> **Instructions to follow**: Put the text lines from all the records below into a numbered list, skipping any blank lines. Leave the pictures out of the answer.

______

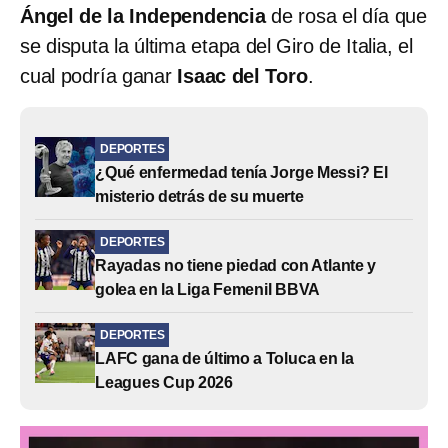
Ángel de la Independencia
de rosa el día que
se disputa la última etapa del Giro de Italia, el
cual podría ganar
Isaac del Toro
.
DEPORTES
¿Qué enfermedad tenía Jorge Messi? El
misterio detrás de su muerte
DEPORTES
Rayadas no tiene piedad con Atlante y
golea en la Liga Femenil BBVA
DEPORTES
LAFC gana de último a Toluca en la
Leagues Cup 2026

______

> **Response**:
1. Ángel de la Independencia
2. de rosa el día que
3. se disputa la última etapa del Giro de Italia, el
4. cual podría ganar
5. Isaac del Toro
6. .
7. DEPORTES
8. ¿Qué enfermedad tenía Jorge Messi? El
9. misterio detrás de su muerte
10. DEPORTES
11. Rayadas no tiene piedad con Atlante y
12. golea en la Liga Femenil BBVA
13. DEPORTES
14. LAFC gana de último a Toluca en la
15. Leagues Cup 2026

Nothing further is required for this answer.